[ACTIVITY]:
The copy you give must match the records exactly, except that it holds no images.

(Modification records)
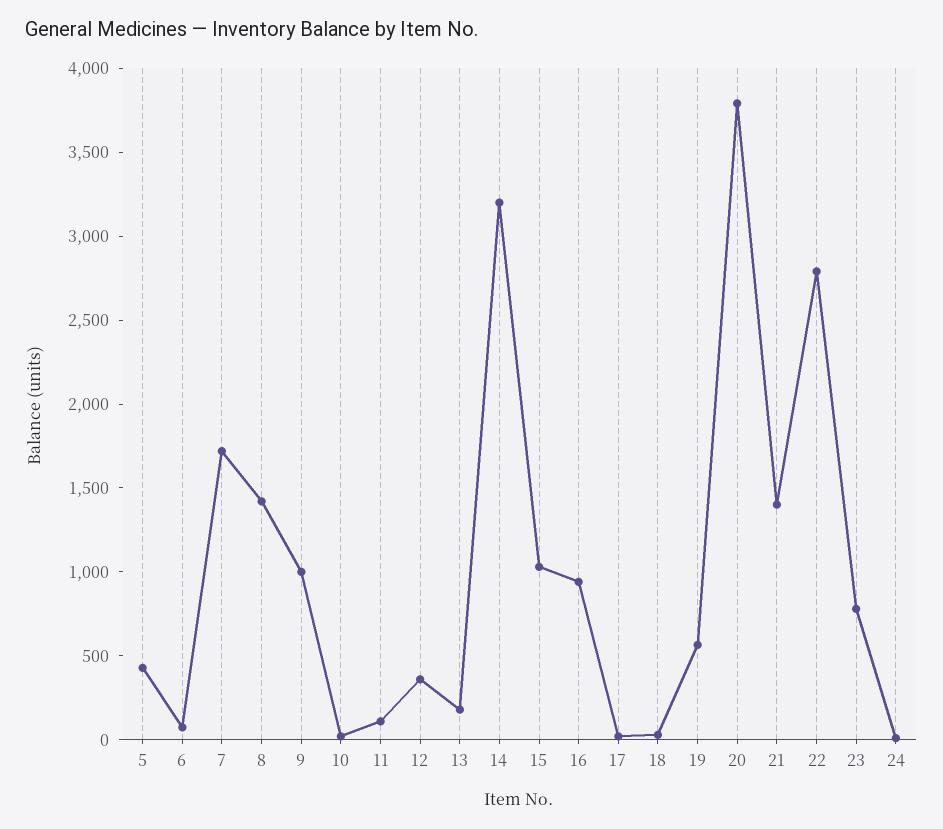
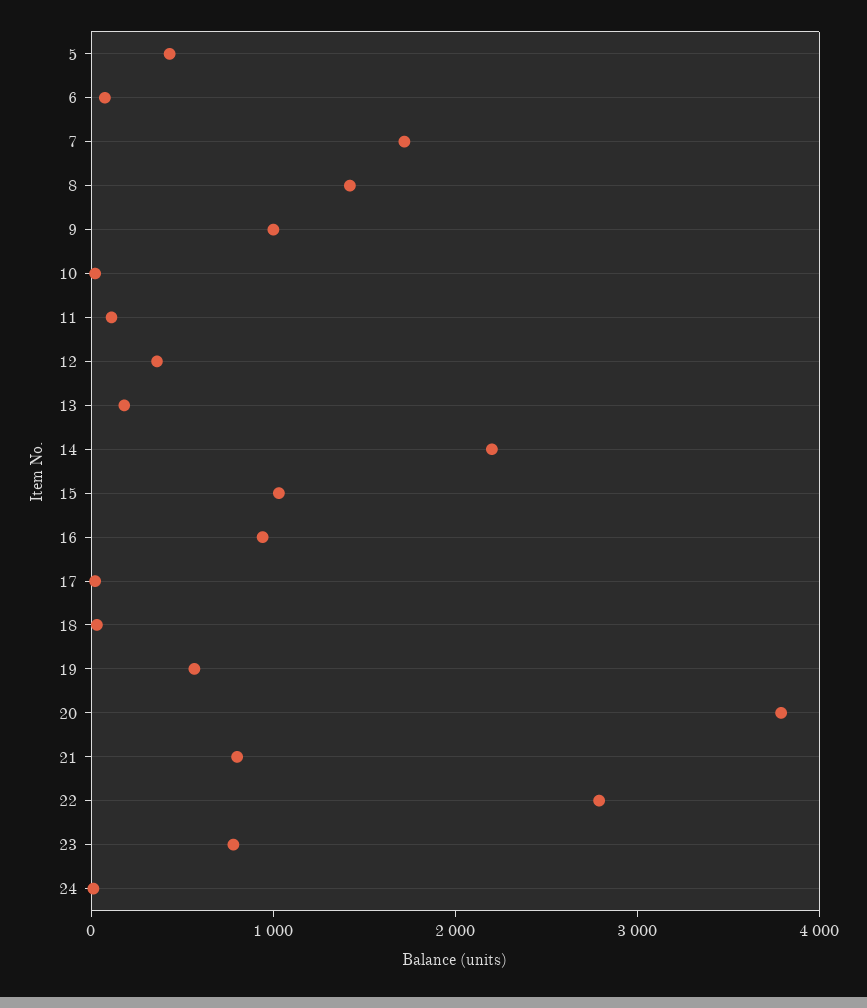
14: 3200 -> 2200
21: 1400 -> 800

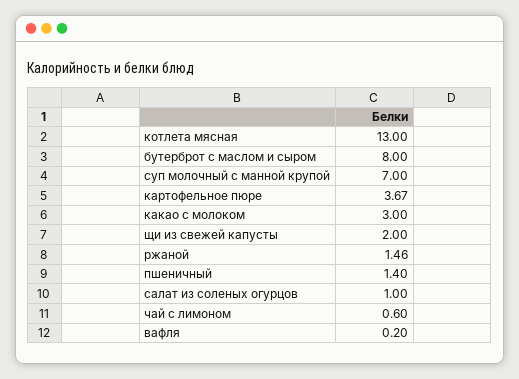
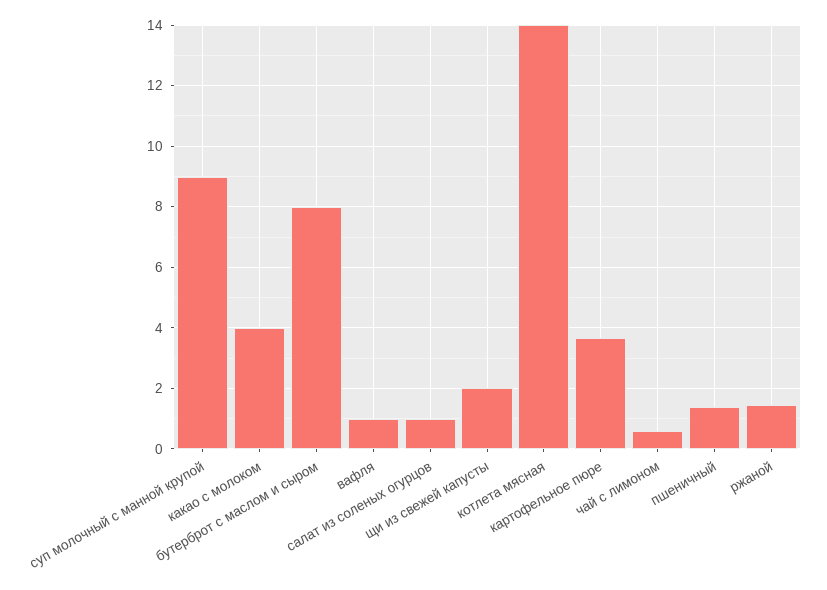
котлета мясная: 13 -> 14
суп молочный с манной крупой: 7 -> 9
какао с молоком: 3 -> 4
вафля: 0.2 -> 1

[ANSWER SECTION]:
14: 3200 -> 2200
21: 1400 -> 800

котлета мясная: 13 -> 14
суп молочный с манной крупой: 7 -> 9
какао с молоком: 3 -> 4
вафля: 0.2 -> 1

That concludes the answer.